2014’s release of Destiny came after years of development, following Bungie’s Halo: Reach in 2010, culminating in what many thought was a technically sound but ultimately flawed game. Reports of the story being scrapped and revamped in the summer of 2013 turned out to be true, as publisher Activision delayed the game to its eventual release date on September 9th.
Even with criticism of the game, and many disappointed fans scratching their heads over how such an acclaimed developer released a game that had little story, the game was still a financial success. After court documents leaked following Bungie composer Martin O’Donnell’s lawsuit, it was revealed the title sold a staggering 6.3 million copies in its first month – which is especially impressive for a new IP. Now, following other leaked documents from 2012 that confirmed Activision planned to release a Destiny sequel two years after the original, it looks like the plan may have changed.
According to a report from Kotaku, citing individuals familiar with company happenings, higher-ups at Bungie have chosen to delay Destiny 2 from its initial September 2016 release – into 2017. Added to the initial delay of Destiny, news of Destiny 2‘s delay certainly calls into question whether Bungie is still on a “ten-year plan” (e.g. a rumored breakdown of when fans could expect subsequent Destiny sequels and expansions). The report also suggests that this delay news is a relatively recent development – as some employees did not know of the delay until yesterday (from the time of this writing).
Assuming Destiny 2 isn’t arriving until 2017, which is still unverified for now, the effects of a delay on future content will be the most pressing issue the developer will have to solve. Since the next full game release was scheduled for fall 2016, now Bungie has to fill this year with enough content to keep players happy until 2017 (and beyond). With High Moon Studios reportedly helping to develop Mars content for the next game, Bungie might have enough manpower to inject smaller expansions into The Taken King platform through the current year. After all, the developer has made-good on their promise of regular updates from the live team – which, as recently as this week, announced a Valentine’s Day event – and a larger content drop sometime in the next few months.

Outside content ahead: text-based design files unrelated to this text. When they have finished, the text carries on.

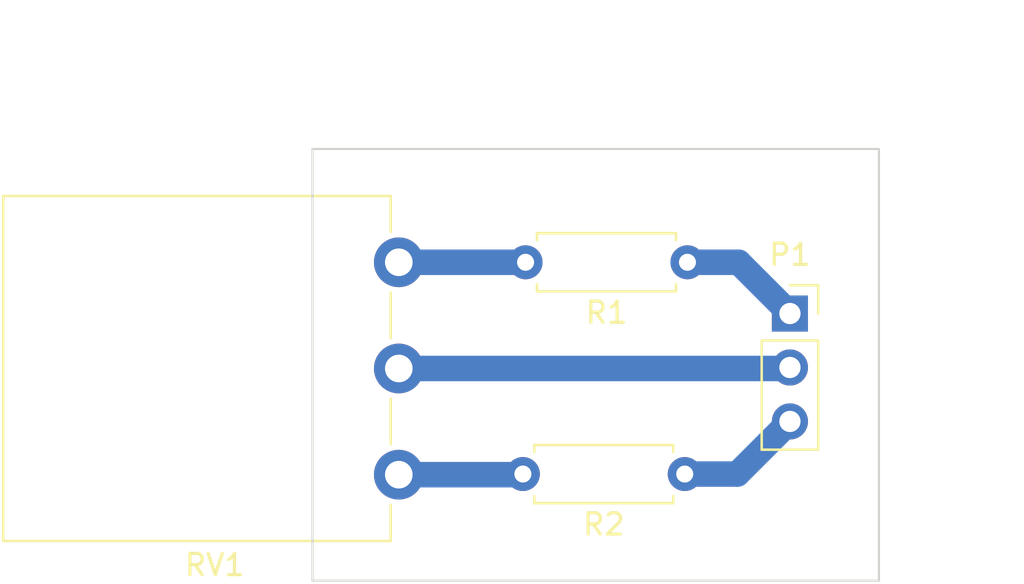
<source format=kicad_pcb>
(kicad_pcb (version 20171130) (host pcbnew 5.0.0-fee4fd1~66~ubuntu16.04.1)

  (general
    (thickness 1.6)
    (drawings 7)
    (tracks 9)
    (zones 0)
    (modules 4)
    (nets 6)
  )

  (page A4)
  (layers
    (0 F.Cu signal)
    (31 B.Cu signal)
    (32 B.Adhes user)
    (33 F.Adhes user)
    (34 B.Paste user)
    (35 F.Paste user)
    (36 B.SilkS user)
    (37 F.SilkS user)
    (38 B.Mask user)
    (39 F.Mask user)
    (40 Dwgs.User user)
    (41 Cmts.User user)
    (42 Eco1.User user)
    (43 Eco2.User user)
    (44 Edge.Cuts user)
    (45 Margin user)
    (46 B.CrtYd user)
    (47 F.CrtYd user)
    (48 B.Fab user)
    (49 F.Fab user)
  )

  (setup
    (last_trace_width 1.2)
    (trace_clearance 0.2)
    (zone_clearance 0.508)
    (zone_45_only no)
    (trace_min 0.2)
    (segment_width 0.2)
    (edge_width 0.1)
    (via_size 0.8)
    (via_drill 0.4)
    (via_min_size 0.4)
    (via_min_drill 0.3)
    (uvia_size 0.3)
    (uvia_drill 0.1)
    (uvias_allowed no)
    (uvia_min_size 0.2)
    (uvia_min_drill 0.1)
    (pcb_text_width 0.3)
    (pcb_text_size 1.5 1.5)
    (mod_edge_width 0.15)
    (mod_text_size 1 1)
    (mod_text_width 0.15)
    (pad_size 1.5 1.5)
    (pad_drill 0.6)
    (pad_to_mask_clearance 0)
    (aux_axis_origin 63.5 104.14)
    (visible_elements FFFFFF7F)
    (pcbplotparams
      (layerselection 0x00000_fffffffe)
      (usegerberextensions false)
      (usegerberattributes false)
      (usegerberadvancedattributes false)
      (creategerberjobfile false)
      (excludeedgelayer true)
      (linewidth 0.100000)
      (plotframeref false)
      (viasonmask false)
      (mode 1)
      (useauxorigin true)
      (hpglpennumber 1)
      (hpglpenspeed 20)
      (hpglpendiameter 15.000000)
      (psnegative false)
      (psa4output false)
      (plotreference true)
      (plotvalue true)
      (plotinvisibletext false)
      (padsonsilk false)
      (subtractmaskfromsilk false)
      (outputformat 1)
      (mirror false)
      (drillshape 0)
      (scaleselection 1)
      (outputdirectory "gerber/"))
  )

  (net 0 "")
  (net 1 "Net-(P1-Pad1)")
  (net 2 "Net-(P1-Pad2)")
  (net 3 "Net-(P1-Pad3)")
  (net 4 "Net-(R1-Pad2)")
  (net 5 "Net-(R2-Pad2)")

  (net_class Default "This is the default net class."
    (clearance 0.2)
    (trace_width 1.2)
    (via_dia 0.8)
    (via_drill 0.4)
    (uvia_dia 0.3)
    (uvia_drill 0.1)
    (add_net "Net-(P1-Pad1)")
    (add_net "Net-(P1-Pad2)")
    (add_net "Net-(P1-Pad3)")
    (add_net "Net-(R1-Pad2)")
    (add_net "Net-(R2-Pad2)")
  )

  (module Resistor_THT:R_Axial_DIN0207_L6.3mm_D2.5mm_P7.62mm_Horizontal (layer F.Cu) (tedit 5AE5139B) (tstamp 5BD2929D)
    (at 81.026 99.1235 180)
    (descr "Resistor, Axial_DIN0207 series, Axial, Horizontal, pin pitch=7.62mm, 0.25W = 1/4W, length*diameter=6.3*2.5mm^2, http://cdn-reichelt.de/documents/datenblatt/B400/1_4W%23YAG.pdf")
    (tags "Resistor Axial_DIN0207 series Axial Horizontal pin pitch 7.62mm 0.25W = 1/4W length 6.3mm diameter 2.5mm")
    (path /5BC4D1C5)
    (fp_text reference R2 (at 3.81 -2.37 180) (layer F.SilkS)
      (effects (font (size 1 1) (thickness 0.15)))
    )
    (fp_text value R (at 3.81 2.37 180) (layer F.Fab)
      (effects (font (size 1 1) (thickness 0.15)))
    )
    (fp_text user %R (at 3.81 0 180) (layer F.Fab)
      (effects (font (size 1 1) (thickness 0.15)))
    )
    (fp_line (start 8.67 -1.5) (end -1.05 -1.5) (layer F.CrtYd) (width 0.05))
    (fp_line (start 8.67 1.5) (end 8.67 -1.5) (layer F.CrtYd) (width 0.05))
    (fp_line (start -1.05 1.5) (end 8.67 1.5) (layer F.CrtYd) (width 0.05))
    (fp_line (start -1.05 -1.5) (end -1.05 1.5) (layer F.CrtYd) (width 0.05))
    (fp_line (start 7.08 1.37) (end 7.08 1.04) (layer F.SilkS) (width 0.12))
    (fp_line (start 0.54 1.37) (end 7.08 1.37) (layer F.SilkS) (width 0.12))
    (fp_line (start 0.54 1.04) (end 0.54 1.37) (layer F.SilkS) (width 0.12))
    (fp_line (start 7.08 -1.37) (end 7.08 -1.04) (layer F.SilkS) (width 0.12))
    (fp_line (start 0.54 -1.37) (end 7.08 -1.37) (layer F.SilkS) (width 0.12))
    (fp_line (start 0.54 -1.04) (end 0.54 -1.37) (layer F.SilkS) (width 0.12))
    (fp_line (start 7.62 0) (end 6.96 0) (layer F.Fab) (width 0.1))
    (fp_line (start 0 0) (end 0.66 0) (layer F.Fab) (width 0.1))
    (fp_line (start 6.96 -1.25) (end 0.66 -1.25) (layer F.Fab) (width 0.1))
    (fp_line (start 6.96 1.25) (end 6.96 -1.25) (layer F.Fab) (width 0.1))
    (fp_line (start 0.66 1.25) (end 6.96 1.25) (layer F.Fab) (width 0.1))
    (fp_line (start 0.66 -1.25) (end 0.66 1.25) (layer F.Fab) (width 0.1))
    (pad 2 thru_hole oval (at 7.62 0 180) (size 1.6 1.6) (drill 0.8) (layers *.Cu *.Mask)
      (net 5 "Net-(R2-Pad2)"))
    (pad 1 thru_hole circle (at 0 0 180) (size 1.6 1.6) (drill 0.8) (layers *.Cu *.Mask)
      (net 3 "Net-(P1-Pad3)"))
    (model ${KISYS3DMOD}/Resistor_THT.3dshapes/R_Axial_DIN0207_L6.3mm_D2.5mm_P7.62mm_Horizontal.wrl
      (at (xyz 0 0 0))
      (scale (xyz 1 1 1))
      (rotate (xyz 0 0 0))
    )
  )

  (module Resistor_THT:R_Axial_DIN0207_L6.3mm_D2.5mm_P7.62mm_Horizontal (layer F.Cu) (tedit 5AE5139B) (tstamp 5BD29F74)
    (at 81.153 89.154 180)
    (descr "Resistor, Axial_DIN0207 series, Axial, Horizontal, pin pitch=7.62mm, 0.25W = 1/4W, length*diameter=6.3*2.5mm^2, http://cdn-reichelt.de/documents/datenblatt/B400/1_4W%23YAG.pdf")
    (tags "Resistor Axial_DIN0207 series Axial Horizontal pin pitch 7.62mm 0.25W = 1/4W length 6.3mm diameter 2.5mm")
    (path /5BC4D184)
    (fp_text reference R1 (at 3.81 -2.37 180) (layer F.SilkS)
      (effects (font (size 1 1) (thickness 0.15)))
    )
    (fp_text value R (at 3.81 2.37 180) (layer F.Fab)
      (effects (font (size 1 1) (thickness 0.15)))
    )
    (fp_text user %R (at 3.81 0 180) (layer F.Fab)
      (effects (font (size 1 1) (thickness 0.15)))
    )
    (fp_line (start 8.67 -1.5) (end -1.05 -1.5) (layer F.CrtYd) (width 0.05))
    (fp_line (start 8.67 1.5) (end 8.67 -1.5) (layer F.CrtYd) (width 0.05))
    (fp_line (start -1.05 1.5) (end 8.67 1.5) (layer F.CrtYd) (width 0.05))
    (fp_line (start -1.05 -1.5) (end -1.05 1.5) (layer F.CrtYd) (width 0.05))
    (fp_line (start 7.08 1.37) (end 7.08 1.04) (layer F.SilkS) (width 0.12))
    (fp_line (start 0.54 1.37) (end 7.08 1.37) (layer F.SilkS) (width 0.12))
    (fp_line (start 0.54 1.04) (end 0.54 1.37) (layer F.SilkS) (width 0.12))
    (fp_line (start 7.08 -1.37) (end 7.08 -1.04) (layer F.SilkS) (width 0.12))
    (fp_line (start 0.54 -1.37) (end 7.08 -1.37) (layer F.SilkS) (width 0.12))
    (fp_line (start 0.54 -1.04) (end 0.54 -1.37) (layer F.SilkS) (width 0.12))
    (fp_line (start 7.62 0) (end 6.96 0) (layer F.Fab) (width 0.1))
    (fp_line (start 0 0) (end 0.66 0) (layer F.Fab) (width 0.1))
    (fp_line (start 6.96 -1.25) (end 0.66 -1.25) (layer F.Fab) (width 0.1))
    (fp_line (start 6.96 1.25) (end 6.96 -1.25) (layer F.Fab) (width 0.1))
    (fp_line (start 0.66 1.25) (end 6.96 1.25) (layer F.Fab) (width 0.1))
    (fp_line (start 0.66 -1.25) (end 0.66 1.25) (layer F.Fab) (width 0.1))
    (pad 2 thru_hole oval (at 7.62 0 180) (size 1.6 1.6) (drill 0.8) (layers *.Cu *.Mask)
      (net 4 "Net-(R1-Pad2)"))
    (pad 1 thru_hole circle (at 0 0 180) (size 1.6 1.6) (drill 0.8) (layers *.Cu *.Mask)
      (net 1 "Net-(P1-Pad1)"))
    (model ${KISYS3DMOD}/Resistor_THT.3dshapes/R_Axial_DIN0207_L6.3mm_D2.5mm_P7.62mm_Horizontal.wrl
      (at (xyz 0 0 0))
      (scale (xyz 1 1 1))
      (rotate (xyz 0 0 0))
    )
  )

  (module Connector_PinSocket_2.54mm:PinSocket_1x03_P2.54mm_Vertical (layer F.Cu) (tedit 5A19A429) (tstamp 5BD29D4C)
    (at 85.979 91.567)
    (descr "Through hole straight socket strip, 1x03, 2.54mm pitch, single row (from Kicad 4.0.7), script generated")
    (tags "Through hole socket strip THT 1x03 2.54mm single row")
    (path /5BC4D1F4)
    (fp_text reference P1 (at 0 -2.77) (layer F.SilkS)
      (effects (font (size 1 1) (thickness 0.15)))
    )
    (fp_text value CONN_01X03 (at 0 7.85) (layer F.Fab)
      (effects (font (size 1 1) (thickness 0.15)))
    )
    (fp_text user %R (at 0 2.54 90) (layer F.Fab)
      (effects (font (size 1 1) (thickness 0.15)))
    )
    (fp_line (start -1.8 6.85) (end -1.8 -1.8) (layer F.CrtYd) (width 0.05))
    (fp_line (start 1.75 6.85) (end -1.8 6.85) (layer F.CrtYd) (width 0.05))
    (fp_line (start 1.75 -1.8) (end 1.75 6.85) (layer F.CrtYd) (width 0.05))
    (fp_line (start -1.8 -1.8) (end 1.75 -1.8) (layer F.CrtYd) (width 0.05))
    (fp_line (start 0 -1.33) (end 1.33 -1.33) (layer F.SilkS) (width 0.12))
    (fp_line (start 1.33 -1.33) (end 1.33 0) (layer F.SilkS) (width 0.12))
    (fp_line (start 1.33 1.27) (end 1.33 6.41) (layer F.SilkS) (width 0.12))
    (fp_line (start -1.33 6.41) (end 1.33 6.41) (layer F.SilkS) (width 0.12))
    (fp_line (start -1.33 1.27) (end -1.33 6.41) (layer F.SilkS) (width 0.12))
    (fp_line (start -1.33 1.27) (end 1.33 1.27) (layer F.SilkS) (width 0.12))
    (fp_line (start -1.27 6.35) (end -1.27 -1.27) (layer F.Fab) (width 0.1))
    (fp_line (start 1.27 6.35) (end -1.27 6.35) (layer F.Fab) (width 0.1))
    (fp_line (start 1.27 -0.635) (end 1.27 6.35) (layer F.Fab) (width 0.1))
    (fp_line (start 0.635 -1.27) (end 1.27 -0.635) (layer F.Fab) (width 0.1))
    (fp_line (start -1.27 -1.27) (end 0.635 -1.27) (layer F.Fab) (width 0.1))
    (pad 3 thru_hole oval (at 0 5.08) (size 1.7 1.7) (drill 1) (layers *.Cu *.Mask)
      (net 3 "Net-(P1-Pad3)"))
    (pad 2 thru_hole oval (at 0 2.54) (size 1.7 1.7) (drill 1) (layers *.Cu *.Mask)
      (net 2 "Net-(P1-Pad2)"))
    (pad 1 thru_hole rect (at 0 0) (size 1.7 1.7) (drill 1) (layers *.Cu *.Mask)
      (net 1 "Net-(P1-Pad1)"))
    (model ${KISYS3DMOD}/Connector_PinSocket_2.54mm.3dshapes/PinSocket_1x03_P2.54mm_Vertical.wrl
      (at (xyz 0 0 0))
      (scale (xyz 1 1 1))
      (rotate (xyz 0 0 0))
    )
  )

  (module Potentiometer_THT:Potentiometer_Piher_PC-16_Single_Vertical (layer F.Cu) (tedit 5BC6353A) (tstamp 5BD27FBD)
    (at 67.564 89.154 180)
    (descr "Potentiometer, vertical, Piher PC-16 Single, http://www.piher-nacesa.com/pdf/20-PC16v03.pdf")
    (tags "Potentiometer vertical Piher PC-16 Single")
    (path /5BC4D0BE)
    (fp_text reference RV1 (at 8.665 -14.25 180) (layer F.SilkS)
      (effects (font (size 1 1) (thickness 0.15)))
    )
    (fp_text value POT (at 8.665 4.25 180) (layer F.Fab)
      (effects (font (size 1 1) (thickness 0.15)))
    )
    (fp_text user %R (at 1.5 -5 270) (layer F.Fab)
      (effects (font (size 1 1) (thickness 0.15)))
    )
    (fp_line (start 18.75 -13.25) (end -1.45 -13.25) (layer F.CrtYd) (width 0.05))
    (fp_line (start 18.75 3.25) (end 18.75 -13.25) (layer F.CrtYd) (width 0.05))
    (fp_line (start -1.45 3.25) (end 18.75 3.25) (layer F.CrtYd) (width 0.05))
    (fp_line (start -1.45 -13.25) (end -1.45 3.25) (layer F.CrtYd) (width 0.05))
    (fp_line (start 18.62 -13.12) (end 18.62 3.12) (layer F.SilkS) (width 0.12))
    (fp_line (start 0.38 1.425) (end 0.38 3.12) (layer F.SilkS) (width 0.12))
    (fp_line (start 0.38 -3.575) (end 0.38 -1.425) (layer F.SilkS) (width 0.12))
    (fp_line (start 0.38 -8.574) (end 0.38 -6.425) (layer F.SilkS) (width 0.12))
    (fp_line (start 0.38 -13.12) (end 0.38 -11.426) (layer F.SilkS) (width 0.12))
    (fp_line (start 0.38 3.12) (end 18.62 3.12) (layer F.SilkS) (width 0.12))
    (fp_line (start 0.38 -13.12) (end 18.62 -13.12) (layer F.SilkS) (width 0.12))
    (fp_line (start 18.5 -13) (end 0.5 -13) (layer F.Fab) (width 0.1))
    (fp_line (start 18.5 3) (end 18.5 -13) (layer F.Fab) (width 0.1))
    (fp_line (start 0.5 3) (end 18.5 3) (layer F.Fab) (width 0.1))
    (fp_line (start 0.5 -13) (end 0.5 3) (layer F.Fab) (width 0.1))
    (fp_circle (center 10.5 -5) (end 13.5 -5) (layer F.Fab) (width 0.1))
    (pad 1 thru_hole circle (at 0 0 180) (size 2.34 2.34) (drill 1.3) (layers *.Cu *.Mask)
      (net 4 "Net-(R1-Pad2)"))
    (pad 2 thru_hole circle (at 0 -5 180) (size 2.34 2.34) (drill 1.3) (layers *.Cu *.Mask)
      (net 2 "Net-(P1-Pad2)"))
    (pad 3 thru_hole circle (at 0 -10 180) (size 2.34 2.34) (drill 1.3) (layers *.Cu *.Mask)
      (net 5 "Net-(R2-Pad2)"))
    (model ${KISYS3DMOD}/Potentiometers_THT.3dshapes/pot.wrl
      (offset (xyz 0 0 -4))
      (scale (xyz 0.4 0.4 0.4))
      (rotate (xyz 0 0 0))
    )
  )

  (dimension 20.32 (width 0.3) (layer Dwgs.User)
    (gr_text "20,320 mm" (at 95.064 93.98 270) (layer Dwgs.User)
      (effects (font (size 1.5 1.5) (thickness 0.3)))
    )
    (feature1 (pts (xy 91.44 104.14) (xy 93.550421 104.14)))
    (feature2 (pts (xy 91.44 83.82) (xy 93.550421 83.82)))
    (crossbar (pts (xy 92.964 83.82) (xy 92.964 104.14)))
    (arrow1a (pts (xy 92.964 104.14) (xy 92.377579 103.013496)))
    (arrow1b (pts (xy 92.964 104.14) (xy 93.550421 103.013496)))
    (arrow2a (pts (xy 92.964 83.82) (xy 92.377579 84.946504)))
    (arrow2b (pts (xy 92.964 83.82) (xy 93.550421 84.946504)))
  )
  (dimension 26.67 (width 0.3) (layer Dwgs.User)
    (gr_text "26,670 mm" (at 76.835 77.91) (layer Dwgs.User)
      (effects (font (size 1.5 1.5) (thickness 0.3)))
    )
    (feature1 (pts (xy 90.17 81.026) (xy 90.17 79.423579)))
    (feature2 (pts (xy 63.5 81.026) (xy 63.5 79.423579)))
    (crossbar (pts (xy 63.5 80.01) (xy 90.17 80.01)))
    (arrow1a (pts (xy 90.17 80.01) (xy 89.043496 80.596421)))
    (arrow1b (pts (xy 90.17 80.01) (xy 89.043496 79.423579)))
    (arrow2a (pts (xy 63.5 80.01) (xy 64.626504 80.596421)))
    (arrow2b (pts (xy 63.5 80.01) (xy 64.626504 79.423579)))
  )
  (gr_line (start 90.17 83.82) (end 90.17 104.14) (layer Edge.Cuts) (width 0.1))
  (gr_line (start 63.5 83.82) (end 90.17 83.82) (layer Edge.Cuts) (width 0.1))
  (gr_line (start 63.5 104.14) (end 63.5 103.632) (layer Edge.Cuts) (width 0.1))
  (gr_line (start 90.17 104.14) (end 63.5 104.14) (layer Edge.Cuts) (width 0.1))
  (gr_line (start 63.5 103.632) (end 63.5 83.82) (layer Edge.Cuts) (width 0.1))

  (segment (start 83.566 89.154) (end 85.979 91.567) (width 1.2) (layer B.Cu) (net 1))
  (segment (start 81.153 89.154) (end 83.566 89.154) (width 1.2) (layer B.Cu) (net 1))
  (segment (start 85.932 94.154) (end 85.979 94.107) (width 1.2) (layer B.Cu) (net 2))
  (segment (start 68.072 94.154) (end 85.932 94.154) (width 1.2) (layer B.Cu) (net 2))
  (segment (start 83.5025 99.1235) (end 85.979 96.647) (width 1.2) (layer B.Cu) (net 3))
  (segment (start 81.026 99.1235) (end 83.5025 99.1235) (width 1.2) (layer B.Cu) (net 3))
  (segment (start 68.072 89.154) (end 73.533 89.154) (width 1.2) (layer B.Cu) (net 4))
  (segment (start 73.3755 99.154) (end 73.406 99.1235) (width 1.2) (layer B.Cu) (net 5))
  (segment (start 68.072 99.154) (end 73.3755 99.154) (width 1.2) (layer B.Cu) (net 5))

)

</source>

Lastly, Kotaku also indicated that the game would eventually see Halo-esque custom game types coming as well – called “Dares of the Nine” (a reference to Destiny‘s mysterious firstborn Awoken “The Nine”). If Destiny 2 is delayed, players will certainly hope regular updates are ongoing – as previous content gaps undercut fans’ activity and enthusiasm. With over 20 million players, Activision will likely be putting a lot of pressure on Bungie to keep the content flowing; hopefully, the studio is up to the challenge and doesn’t cut corners with incomplete or half-baked stopgaps.
Destiny launched in 2014 on PlayStation 4 and Xbox One – followed by The Taken King expansion in September 2015.